In the purely clinical realm, perhaps due to present liability issues, M & M’s may not be as forthright as in the past. For certain, every intern and resident dreaded to be on the podium at one of these events.  “And what were you thinking at that point, Dr. Ausgiblinken?  Today, it is likely that the extent of dread probably includes most staff, physicians, attending, and others. After all someone has to take the blame when things go south.
Knowing an implementation is coming up is a common cause for major anxiety too. Can we do anything about the fact that many doctors, nurses, other providers, and administrators shake in their boots when a new installation is on the calendar? Wouldn’t it be nice if they could be at least as relaxed and as confident as when about to have a colonoscopy? That should not be such a distant dream.  Really.  Nobody puts the clinical, IT, and administrative teams into Sims or Trendelenburg. But to look at their faces the week before the new system arrives, you wouldn’t know it. 
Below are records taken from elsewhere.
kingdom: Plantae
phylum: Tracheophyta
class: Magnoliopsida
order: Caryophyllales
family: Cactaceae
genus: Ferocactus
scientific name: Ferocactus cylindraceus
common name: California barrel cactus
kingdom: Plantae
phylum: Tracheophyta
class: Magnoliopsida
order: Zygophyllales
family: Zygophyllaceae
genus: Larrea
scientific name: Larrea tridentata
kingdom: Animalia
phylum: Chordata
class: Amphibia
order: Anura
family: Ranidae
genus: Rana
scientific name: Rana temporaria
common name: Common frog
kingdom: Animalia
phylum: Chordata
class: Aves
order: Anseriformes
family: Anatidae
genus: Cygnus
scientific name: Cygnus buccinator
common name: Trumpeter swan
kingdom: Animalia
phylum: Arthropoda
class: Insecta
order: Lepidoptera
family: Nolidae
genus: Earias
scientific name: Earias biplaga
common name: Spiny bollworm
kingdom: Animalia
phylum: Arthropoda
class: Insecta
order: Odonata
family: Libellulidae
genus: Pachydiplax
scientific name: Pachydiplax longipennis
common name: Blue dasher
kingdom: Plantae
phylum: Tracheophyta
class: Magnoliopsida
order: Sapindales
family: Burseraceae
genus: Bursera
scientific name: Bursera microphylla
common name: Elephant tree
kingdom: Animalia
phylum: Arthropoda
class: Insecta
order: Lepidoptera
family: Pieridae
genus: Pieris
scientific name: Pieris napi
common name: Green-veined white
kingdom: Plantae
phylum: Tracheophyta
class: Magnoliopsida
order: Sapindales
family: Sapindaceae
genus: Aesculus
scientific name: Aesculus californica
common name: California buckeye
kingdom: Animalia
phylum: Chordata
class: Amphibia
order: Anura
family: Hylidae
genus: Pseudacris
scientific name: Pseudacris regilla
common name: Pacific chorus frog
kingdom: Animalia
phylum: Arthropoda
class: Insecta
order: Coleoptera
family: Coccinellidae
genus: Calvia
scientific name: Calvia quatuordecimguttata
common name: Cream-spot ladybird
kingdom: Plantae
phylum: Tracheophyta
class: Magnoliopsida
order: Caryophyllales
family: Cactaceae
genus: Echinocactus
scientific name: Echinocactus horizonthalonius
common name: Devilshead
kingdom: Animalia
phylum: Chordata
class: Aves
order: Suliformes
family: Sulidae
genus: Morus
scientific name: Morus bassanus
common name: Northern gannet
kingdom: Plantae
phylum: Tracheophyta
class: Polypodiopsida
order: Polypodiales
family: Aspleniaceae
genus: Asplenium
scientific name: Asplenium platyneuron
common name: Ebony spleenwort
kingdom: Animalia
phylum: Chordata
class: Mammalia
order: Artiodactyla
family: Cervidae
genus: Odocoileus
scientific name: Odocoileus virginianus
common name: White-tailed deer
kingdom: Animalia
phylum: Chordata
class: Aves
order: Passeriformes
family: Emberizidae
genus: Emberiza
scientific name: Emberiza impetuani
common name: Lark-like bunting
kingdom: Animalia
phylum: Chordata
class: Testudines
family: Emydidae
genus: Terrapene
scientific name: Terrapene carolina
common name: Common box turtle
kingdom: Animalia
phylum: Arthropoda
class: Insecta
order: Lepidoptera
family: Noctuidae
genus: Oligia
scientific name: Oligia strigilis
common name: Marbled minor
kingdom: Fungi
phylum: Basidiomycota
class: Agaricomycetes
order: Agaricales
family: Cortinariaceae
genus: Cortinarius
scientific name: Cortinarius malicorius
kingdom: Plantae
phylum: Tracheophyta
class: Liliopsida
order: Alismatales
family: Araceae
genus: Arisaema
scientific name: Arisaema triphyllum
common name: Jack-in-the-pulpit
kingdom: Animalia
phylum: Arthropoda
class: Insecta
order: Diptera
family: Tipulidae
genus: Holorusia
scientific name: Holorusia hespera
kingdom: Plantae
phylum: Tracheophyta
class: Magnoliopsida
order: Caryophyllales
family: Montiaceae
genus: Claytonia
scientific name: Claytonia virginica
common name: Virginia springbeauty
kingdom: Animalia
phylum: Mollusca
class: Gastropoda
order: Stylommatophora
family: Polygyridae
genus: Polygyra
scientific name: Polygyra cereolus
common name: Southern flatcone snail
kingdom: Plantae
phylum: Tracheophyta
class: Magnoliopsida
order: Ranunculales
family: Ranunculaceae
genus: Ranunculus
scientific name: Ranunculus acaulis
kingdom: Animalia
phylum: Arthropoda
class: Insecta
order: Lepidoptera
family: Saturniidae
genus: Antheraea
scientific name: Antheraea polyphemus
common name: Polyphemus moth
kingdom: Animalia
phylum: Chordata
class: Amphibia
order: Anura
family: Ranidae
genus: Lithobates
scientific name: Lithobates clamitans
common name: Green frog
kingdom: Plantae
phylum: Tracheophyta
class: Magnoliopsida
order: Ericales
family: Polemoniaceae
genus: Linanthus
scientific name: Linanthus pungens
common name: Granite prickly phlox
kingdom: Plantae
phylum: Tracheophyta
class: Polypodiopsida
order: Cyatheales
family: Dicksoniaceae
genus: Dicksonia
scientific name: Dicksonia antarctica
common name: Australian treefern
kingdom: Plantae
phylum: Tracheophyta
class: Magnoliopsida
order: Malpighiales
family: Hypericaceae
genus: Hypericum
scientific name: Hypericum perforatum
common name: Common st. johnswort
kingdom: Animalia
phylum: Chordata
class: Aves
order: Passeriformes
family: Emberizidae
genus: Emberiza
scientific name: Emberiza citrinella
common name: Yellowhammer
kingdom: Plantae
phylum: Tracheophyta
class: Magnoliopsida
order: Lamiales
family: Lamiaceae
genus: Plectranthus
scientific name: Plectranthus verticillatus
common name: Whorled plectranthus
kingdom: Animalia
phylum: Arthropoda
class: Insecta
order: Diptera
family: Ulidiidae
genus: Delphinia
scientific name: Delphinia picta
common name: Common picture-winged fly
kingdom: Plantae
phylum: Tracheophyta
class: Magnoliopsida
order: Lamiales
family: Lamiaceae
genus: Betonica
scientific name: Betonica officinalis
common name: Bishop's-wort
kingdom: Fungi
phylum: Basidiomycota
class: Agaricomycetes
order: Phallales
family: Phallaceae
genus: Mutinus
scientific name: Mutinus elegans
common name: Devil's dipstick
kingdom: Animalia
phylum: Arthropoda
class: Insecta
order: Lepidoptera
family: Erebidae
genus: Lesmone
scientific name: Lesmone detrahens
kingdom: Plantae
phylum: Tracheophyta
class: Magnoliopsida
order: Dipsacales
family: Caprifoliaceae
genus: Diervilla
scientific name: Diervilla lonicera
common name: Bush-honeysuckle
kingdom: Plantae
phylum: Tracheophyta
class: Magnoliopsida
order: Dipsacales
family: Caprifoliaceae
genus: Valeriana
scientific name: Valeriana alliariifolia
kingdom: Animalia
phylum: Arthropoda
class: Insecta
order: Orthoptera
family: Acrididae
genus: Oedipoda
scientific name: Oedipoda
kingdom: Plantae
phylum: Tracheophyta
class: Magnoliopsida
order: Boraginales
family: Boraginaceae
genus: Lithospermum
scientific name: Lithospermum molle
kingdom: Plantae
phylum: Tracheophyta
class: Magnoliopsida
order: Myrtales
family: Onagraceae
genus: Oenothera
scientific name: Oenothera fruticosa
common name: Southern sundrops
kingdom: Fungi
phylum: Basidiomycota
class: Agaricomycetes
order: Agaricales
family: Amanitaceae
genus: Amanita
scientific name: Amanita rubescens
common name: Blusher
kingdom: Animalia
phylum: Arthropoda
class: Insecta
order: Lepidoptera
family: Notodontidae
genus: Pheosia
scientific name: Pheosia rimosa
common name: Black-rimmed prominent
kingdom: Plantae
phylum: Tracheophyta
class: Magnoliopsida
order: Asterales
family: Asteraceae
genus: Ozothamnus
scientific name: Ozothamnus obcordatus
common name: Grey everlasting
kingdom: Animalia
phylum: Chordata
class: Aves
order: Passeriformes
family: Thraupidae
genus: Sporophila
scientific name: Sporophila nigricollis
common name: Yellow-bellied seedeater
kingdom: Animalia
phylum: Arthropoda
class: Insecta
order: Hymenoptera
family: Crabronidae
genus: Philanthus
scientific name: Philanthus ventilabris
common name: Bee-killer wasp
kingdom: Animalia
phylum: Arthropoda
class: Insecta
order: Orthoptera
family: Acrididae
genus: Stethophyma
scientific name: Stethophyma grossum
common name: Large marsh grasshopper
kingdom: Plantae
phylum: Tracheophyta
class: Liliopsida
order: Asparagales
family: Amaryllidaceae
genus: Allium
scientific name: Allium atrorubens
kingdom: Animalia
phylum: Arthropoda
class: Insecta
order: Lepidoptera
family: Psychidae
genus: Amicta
Could we have M & M conferences for EHR implementations, sharing analyses of the good as well as the bad?  Publically available, they could vastly improve implementations, avoid common failures, and create an important knowledge base. Such M and M reviews would be welcome tools from which to learn about what really happened and what problems could have been avoided.

One might discern whether problems encountered were:
  1. Systemic
  2. Caused by individuals, particular departments, or departmental relationship
  3. Resulted from lack of buy-in by the providers
  4. A result of insufficient training
  5. Caused by Hardware and/or software issues
  6. Plagued by Usability issues
  7. Due to an absence of effective leadership
  8. Arose from a combination of two or more of the above
  9. Etc.
Data gleaned from such open discussion would certainly help all institutions and vendors. Become more effective at EH R implantation, for the overall benefit of patients, and healthcare delivery.